The only thing left is extern unions, which are defined to have the memory layout of the target. When the target is SPIR-V, this is a compile error. No problem.

Snektron commented 1 year ago

One option is to lower unions to a struct that has all fields separate, rather than the same memory location. I think that would work pretty well for shaders, actually. The general advice would then be to just not use unions unless absolutely required, and we can always try to implement some hack in the future.

For Kernels I'd like to support unions properly, and that is already implemented for the most part. In its current form this requires a separate implementation for lowering constants, though.

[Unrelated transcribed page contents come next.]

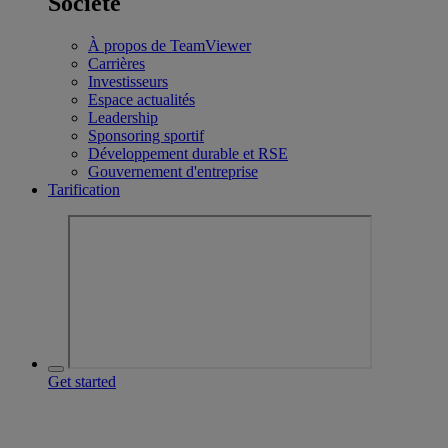
Société
À propos de TeamViewer
Carrières
Investisseurs
Espace actualités
Leadership
Sponsoring sportif
Développement durable et RSE
Gouvernement d'entreprise
Tarification
Get started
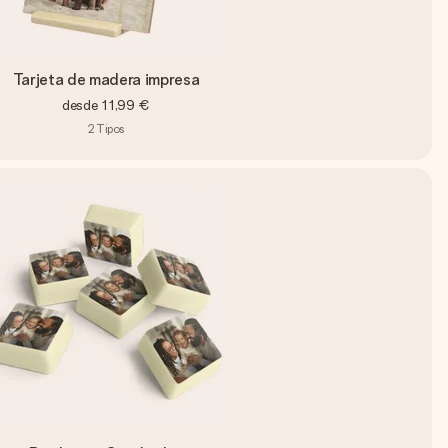
Tarjeta de madera impresa
desde
11,99 €
2
Tipos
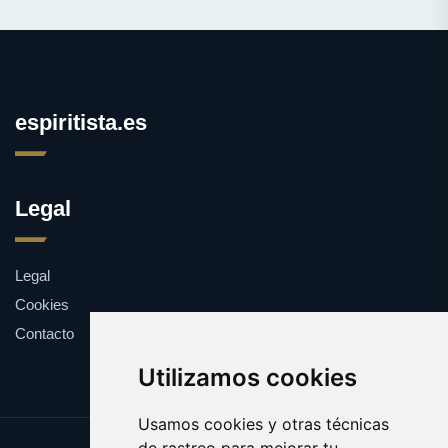
espiritista.es
Legal
Legal
Cookies
Contacto
Utilizamos cookies
Usamos cookies y otras técnicas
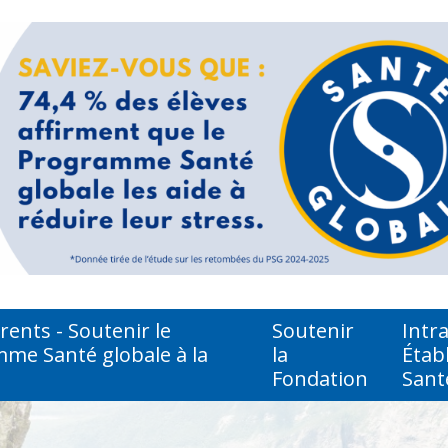
ents - Soutenir le
Soutenir
Intr
me Santé globale à la
la
Étab
Fondation
Sant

ashpil commented 1 year ago

One option is to lower unions to a struct that has all fields separate, rather than the same memory location. I think that would work pretty well for shaders, actually. The general advice would then be to just not use unions unless absolutely required, and we can always try to implement some hack in the future.

It's a nice workaround but I think it would be quite misleading and surprising. The only time I've ever actually wanted unions in shaders was to store different information in the same bytes (for e.g., a heterogeneous array), and to be able to cast between them, which this would not allow. Plus I think it would be odd for shader and kernel capability to have such different union codegen.

Snektron commented 1 year ago

and to be able to cast between them

I guess this is undefined behavior anyway

Plus I think it would be odd for shader and kernel capability to have such different union codegen.